__Task description__: Please copy each line below that contains the string "center".

__Source material__:

== Segment start ==

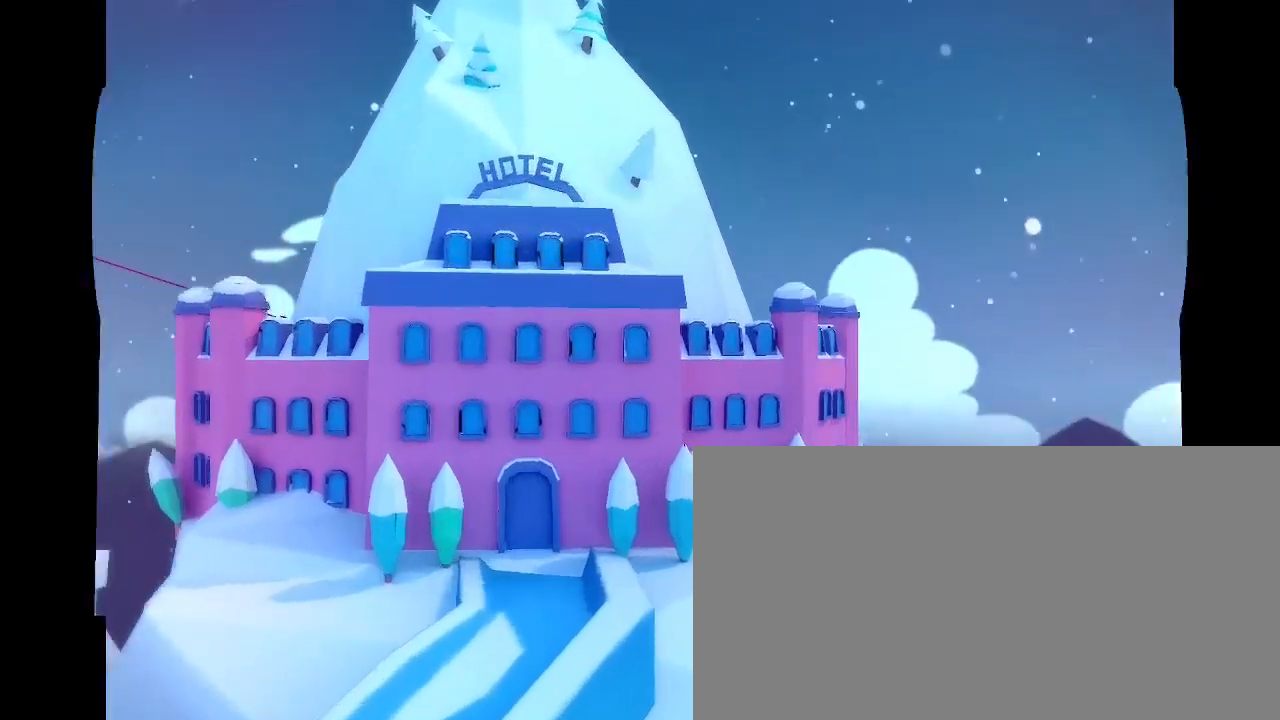
Gameplay with a controller (Xbox layout); each line is a JSON object with the inputs held at the frame after it. "events" lists button and stick changes between this image and that frame as [ms after this image, input, new state], when the widget could be followed in between. Not read: DPAD_DOWN DPAD_UP L1 L2 R1 R2 SELECT START X Y.
{"buttons": [], "left_stick": "down-right", "right_stick": "center"}
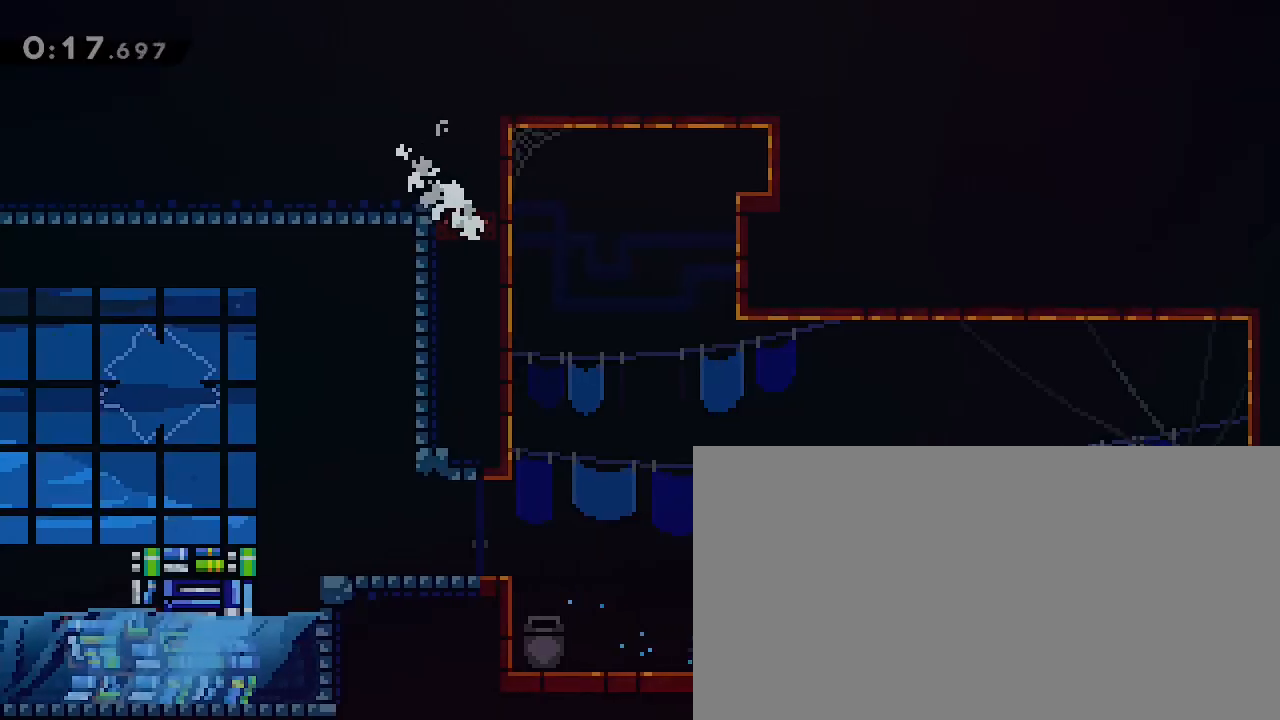
{"buttons": [], "left_stick": "center", "right_stick": "center", "events": [[33, "left_stick", "center"], [267, "left_stick", "left"], [500, "left_stick", "center"]]}
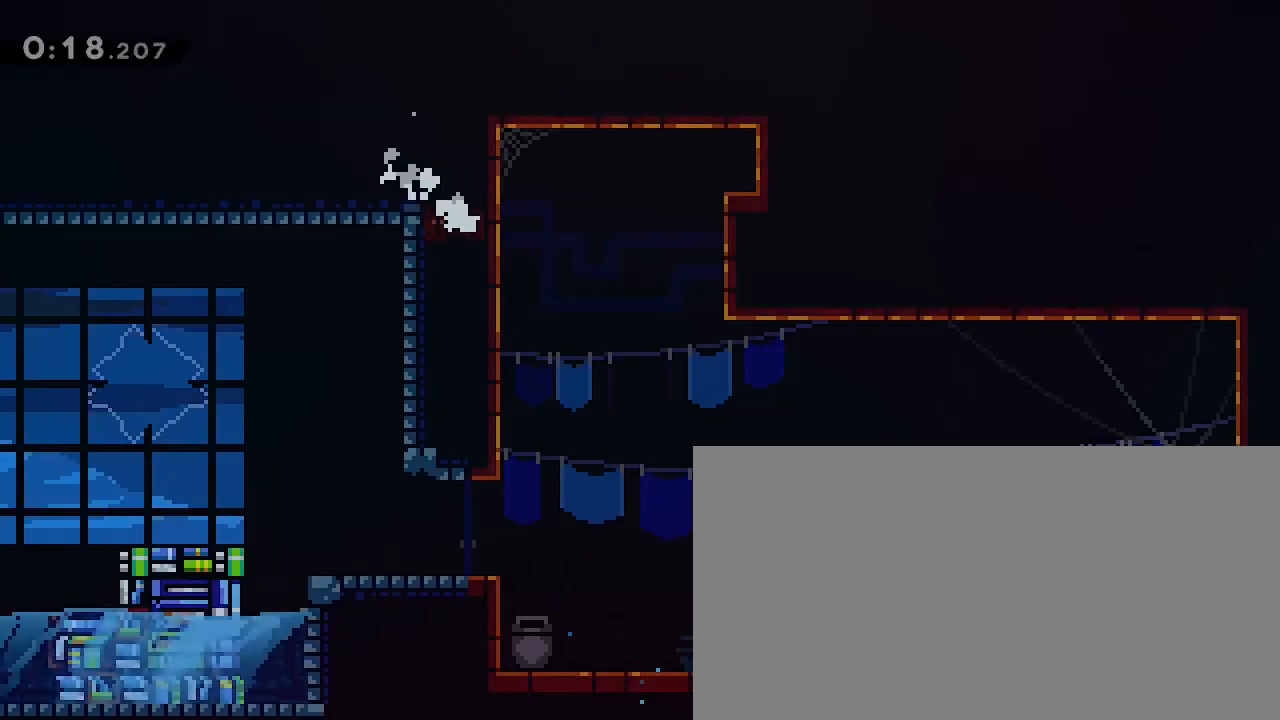
{"buttons": [], "left_stick": "center", "right_stick": "center", "events": [[33, "B", "down"], [167, "B", "up"]]}
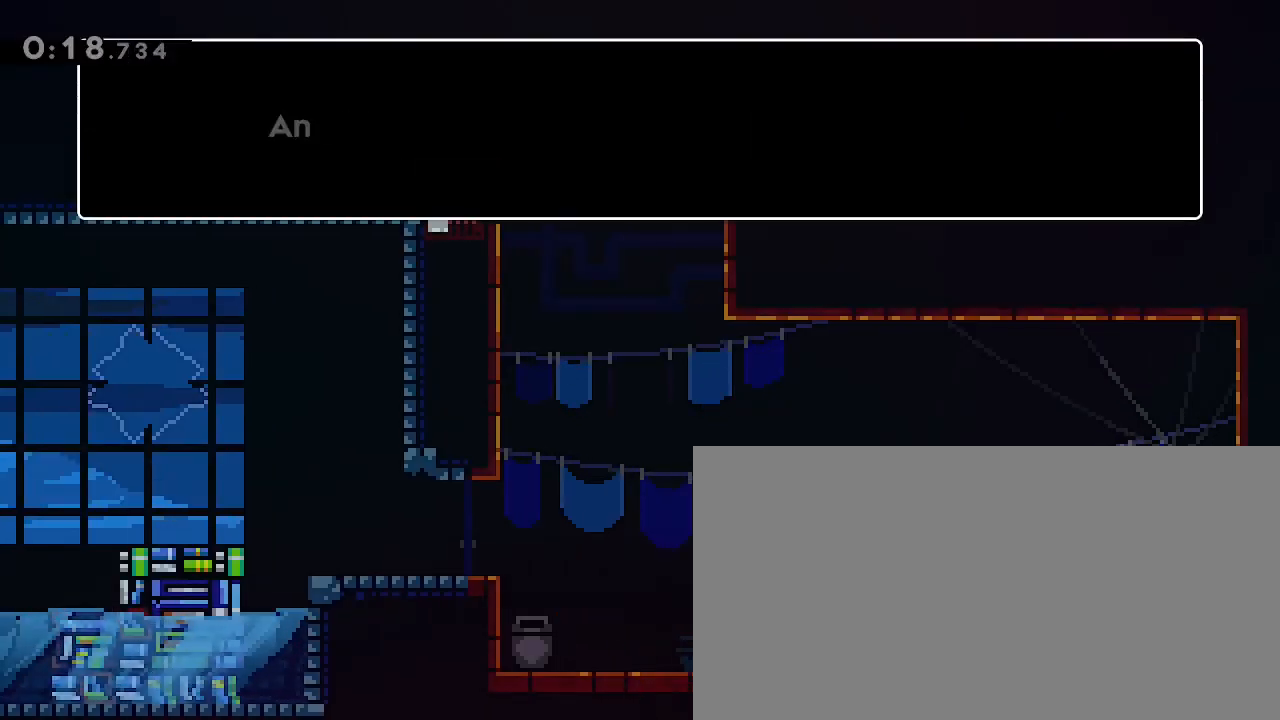
{"buttons": [], "left_stick": "center", "right_stick": "center", "events": []}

== Segment end ==

__Result of this exercise__:
{"buttons": [], "left_stick": "down-right", "right_stick": "center"}
{"buttons": [], "left_stick": "center", "right_stick": "center", "events": [[33, "left_stick", "center"], [267, "left_stick", "left"], [500, "left_stick", "center"]]}
{"buttons": [], "left_stick": "center", "right_stick": "center", "events": [[33, "B", "down"], [167, "B", "up"]]}
{"buttons": [], "left_stick": "center", "right_stick": "center", "events": []}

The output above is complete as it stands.